Sir Frank Baines, KCVO, CBE, FRIBA (1877–1933) was chief architect at the British Office of Works from 1920 to 1927.

His most famous work was Thames House and its neighbour Imperial Chemical House (1929-30) in London. Thames House is currently the headquarters of the British Security Service (MI5) and Imperial Chemical House was built as the headquarters for Imperial Chemical Industries (ICI).

Much of his work involved the conservation and preservation of old buildings, on which he had a worldwide reputation, including Tintern Abbey, Bylands Abbey, Huntingtower Castle, Jedburgh Abbey, Melrose Abbey, and Dryburgh Abbey. He was also adviser on the restoration of Westminster Hall, Eltham Palace Hall, and Caernarfon Castle in connection with the investiture of the Prince of Wales, later Edward VIII.

However, he is also known for perpetuating the arts and crafts style into the mid-20th century, particularly by his large estates at Eltham, Roe Green, Kingsbury, and Camberwell, which in turn influenced housing provision by such bodies as the London County Council. The three larger houses he designed at Loughton also follow this model.
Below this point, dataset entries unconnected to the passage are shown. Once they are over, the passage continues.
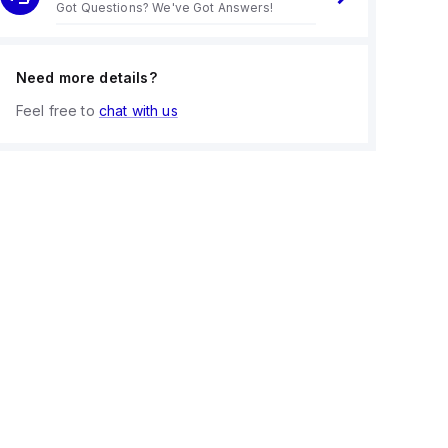
Got Questions? We've Got Answers!
Need more details?
Feel free to
chat with us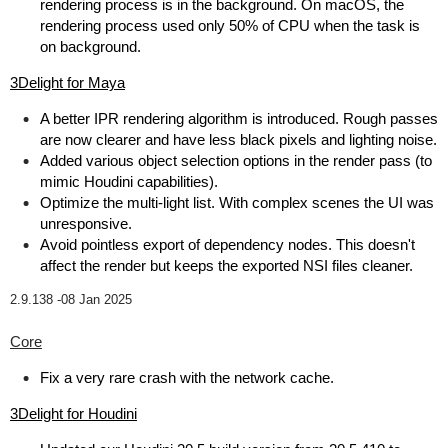
rendering process is in the background. On macOS, the
rendering process used only 50% of CPU when the task is
on background.
3Delight for Maya
A better IPR rendering algorithm is introduced. Rough passes
are now clearer and have less black pixels and lighting noise.
Added various object selection options in the render pass (to
mimic Houdini capabilities).
Optimize the multi-light list. With complex scenes the UI was
unresponsive.
Avoid pointless export of dependency nodes. This doesn't
affect the render but keeps the exported NSI files cleaner.
2.9.138 -
08 Jan 2025
Core
Fix a very rare crash with the network cache.
3Delight for Houdini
Baines was born in Stepney, and educated at the People's Palace School and later under architect and designer Charles Robert Ashbee. He later divided his life between Clapham, St Keverne Cornwall, and Loughton, Essex, near his brother, Hubert, and sister, Ethel, where he was a keen gardener. Two of his later works were the design of a new house each for the brother and himself in Loughton.

He was found dead on Christmas Day, 25 December 1933, but the death certificate records Christmas Eve as the date of death.

A blue plaque was erected to him in the Uplands, Loughton in 2011.